Ord’s Blog
RSS icon Home icon
  • Scraping with Solvent

    Posted on February 21st, 2009 Ord No comments

    The Solvent extension for FireFox lets us write  screen scrapers that turn a web page into RDF data.  The data in this format is intended to feel into their Piggy Bank package, but for my purposes I will be using the generated scraping script to covert data read by the Crowbar application into RDF.  From there, it becomes easy to convert it to any format I need and save it to the database.

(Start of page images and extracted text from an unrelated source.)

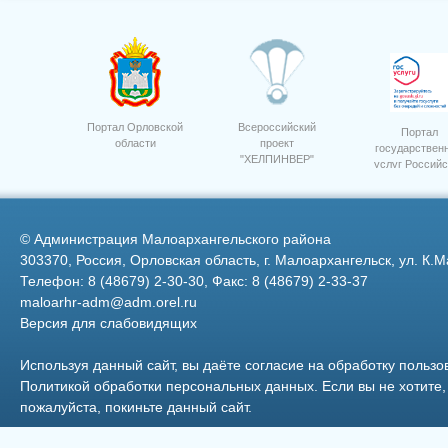
Портал Орловской
Всероссийский
Портал
области
проект
государствен
"ХЕЛПИНВЕР"
услуг Российс
ООО "Орелагроинвест" сев
Ресторан г.Малоархангельск
свеклы
Федерации
©
Администрация Малоархангельского района
303370, Россия, Орловская область, г. Малоархангельск, ул. К.М
Телефон: 8 (48679) 2-30-30, Факс: 8 (48679) 2-33-37
maloarhr-adm@adm.orel.ru
Версия для слабовидящих
Используя данный сайт, вы даёте согласие на обработку пользо
Политикой обработки персональных данных
. Если вы не хотит
пожалуйста, покиньте данный сайт.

    Unfortunately Solvent requires Piggy Bank, which doesn’t work with FireFox 3.  Not being willing to remove my 3.0.6 installation, I needed a way to get a version 2 installed at the same time.  I found some simple instructions:  Firefox 2 and 3 Living Together in Harmony.  My install was slightly different than the one described because I wanted to keep my existing profile for version 3 and use the newly created one for version 2.   Also, I did this with the latest version of 2.x, which you can find at www.mozilla.com/en-US/firefox/all-older.html.

    After making a test scraper and uloading to a web server, I tried it with Crowbar using the -mode=scrape option, and sure enough it returned an RDF/XML document.

    There are a few bugs with Crowbar – the one that immediately caused me problems was non-encoded ampersand characters.  It’s otherwise such a useful tool that I will definitely be spending some time on it.